To address concerns about fragmented care and high costs, some policymakers have proposed to expand the role of Medicare Advantage plans that are designed for dual-eligible individuals (or a subset of these plans). Existing Medicare coverage arrangements for dual-eligible individuals vary in the degree of care coordination and integration of financing between Medicare and Medicaid. Some coverage options may offer a greater degree of coordination and financing (such as FIDE D-SNPs) than others.
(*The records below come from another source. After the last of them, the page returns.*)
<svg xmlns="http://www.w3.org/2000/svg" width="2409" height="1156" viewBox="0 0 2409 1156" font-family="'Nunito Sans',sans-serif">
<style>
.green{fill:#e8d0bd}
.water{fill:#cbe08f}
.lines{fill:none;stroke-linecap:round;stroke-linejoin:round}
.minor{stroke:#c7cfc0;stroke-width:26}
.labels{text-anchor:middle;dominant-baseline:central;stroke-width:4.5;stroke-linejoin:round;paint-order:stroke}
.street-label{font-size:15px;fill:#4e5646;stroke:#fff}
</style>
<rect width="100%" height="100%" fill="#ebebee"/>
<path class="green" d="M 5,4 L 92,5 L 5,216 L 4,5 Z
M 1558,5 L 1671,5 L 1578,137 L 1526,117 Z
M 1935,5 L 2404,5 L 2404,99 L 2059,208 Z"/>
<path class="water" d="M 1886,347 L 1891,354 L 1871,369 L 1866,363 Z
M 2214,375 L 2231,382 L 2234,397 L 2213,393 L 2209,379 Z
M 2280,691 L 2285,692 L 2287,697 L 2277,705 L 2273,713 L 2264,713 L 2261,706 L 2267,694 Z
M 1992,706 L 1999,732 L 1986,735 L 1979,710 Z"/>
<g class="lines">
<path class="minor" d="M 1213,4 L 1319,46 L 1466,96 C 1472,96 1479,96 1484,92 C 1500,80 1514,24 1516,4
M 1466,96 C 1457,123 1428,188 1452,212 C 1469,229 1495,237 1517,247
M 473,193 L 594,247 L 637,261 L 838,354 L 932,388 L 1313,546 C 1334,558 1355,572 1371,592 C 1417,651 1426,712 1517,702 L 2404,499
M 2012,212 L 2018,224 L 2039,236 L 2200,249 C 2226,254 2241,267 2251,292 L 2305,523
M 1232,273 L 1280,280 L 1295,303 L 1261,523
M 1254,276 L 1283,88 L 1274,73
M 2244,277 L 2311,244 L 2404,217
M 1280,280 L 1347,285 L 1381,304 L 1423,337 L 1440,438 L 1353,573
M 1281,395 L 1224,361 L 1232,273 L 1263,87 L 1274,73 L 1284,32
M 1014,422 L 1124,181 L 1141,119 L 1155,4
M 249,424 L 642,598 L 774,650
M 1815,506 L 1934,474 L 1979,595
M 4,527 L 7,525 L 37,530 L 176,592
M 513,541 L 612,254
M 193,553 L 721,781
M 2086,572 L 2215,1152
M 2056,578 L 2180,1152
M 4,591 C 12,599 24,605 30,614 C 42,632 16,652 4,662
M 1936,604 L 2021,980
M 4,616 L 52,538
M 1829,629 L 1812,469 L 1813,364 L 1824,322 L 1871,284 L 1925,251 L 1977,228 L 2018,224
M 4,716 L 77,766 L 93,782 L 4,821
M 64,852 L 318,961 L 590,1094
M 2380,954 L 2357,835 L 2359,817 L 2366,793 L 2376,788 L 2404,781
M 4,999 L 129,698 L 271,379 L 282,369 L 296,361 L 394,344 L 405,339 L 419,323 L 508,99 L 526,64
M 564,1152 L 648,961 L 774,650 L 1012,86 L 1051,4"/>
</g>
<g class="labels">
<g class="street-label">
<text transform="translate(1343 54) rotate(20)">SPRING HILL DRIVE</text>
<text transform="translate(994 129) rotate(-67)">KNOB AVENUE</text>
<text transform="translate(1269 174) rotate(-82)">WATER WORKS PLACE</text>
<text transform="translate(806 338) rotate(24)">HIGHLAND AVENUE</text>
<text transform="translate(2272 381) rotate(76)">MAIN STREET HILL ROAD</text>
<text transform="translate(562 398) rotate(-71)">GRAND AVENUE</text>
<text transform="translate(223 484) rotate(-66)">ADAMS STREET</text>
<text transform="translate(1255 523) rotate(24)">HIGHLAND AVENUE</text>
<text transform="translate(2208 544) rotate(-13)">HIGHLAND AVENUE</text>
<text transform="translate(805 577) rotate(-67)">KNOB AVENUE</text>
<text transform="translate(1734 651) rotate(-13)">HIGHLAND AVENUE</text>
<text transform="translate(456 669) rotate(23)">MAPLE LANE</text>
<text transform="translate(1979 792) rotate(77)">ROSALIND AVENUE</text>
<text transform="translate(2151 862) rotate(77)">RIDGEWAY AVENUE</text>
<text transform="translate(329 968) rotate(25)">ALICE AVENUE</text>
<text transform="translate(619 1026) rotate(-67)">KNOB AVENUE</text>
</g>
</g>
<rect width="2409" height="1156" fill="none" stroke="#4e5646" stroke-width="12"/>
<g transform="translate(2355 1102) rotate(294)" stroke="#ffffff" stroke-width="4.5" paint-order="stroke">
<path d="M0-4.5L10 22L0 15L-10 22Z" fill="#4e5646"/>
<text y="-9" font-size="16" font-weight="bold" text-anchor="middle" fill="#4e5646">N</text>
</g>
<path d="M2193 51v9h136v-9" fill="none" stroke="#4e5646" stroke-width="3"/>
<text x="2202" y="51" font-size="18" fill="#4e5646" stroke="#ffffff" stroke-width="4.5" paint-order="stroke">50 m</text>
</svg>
Plans with generally higher degrees of integration tend to have relatively low enrollment nationwide compared with the more common coverage options, in part because they are not widely available.

Proposals that would require dual-eligible individuals to be covered under a Medicare Advantage plan designed for this population would mean a transition from one source of Medicare coverage to another, potentially disrupting care arrangements between patients and providers depending on network restrictions, for the large share of dual-eligible individuals who are covered under traditional Medicare – a group that is disproportionately non-Hispanic White, under the age of 65 with permanent disabilities, living in rural areas, and living in states where enrollment in dual-eligible plans is currently relatively low.

Higher enrollment among dual-eligible individuals in Medicare Advantage plans designed for this population could potentially address fragmentation challenges between Medicare and Medicaid, though based on current evidence, it is not clear these plans always improve the coordination of care. In addition, it is not clear how such changes would affect expenditures under both programs. Assessing the potential effects of various coverage arrangements on the experiences of dual-eligible individuals, and on Medicare and Medicaid spending is beyond the scope of this analysis but would inform consideration of policy proposals that aim to improve coverage and care for this high-need population.

This work was supported in part by Arnold Ventures. KFF maintains full editorial control over all of its policy analysis, polling, and journalism activities.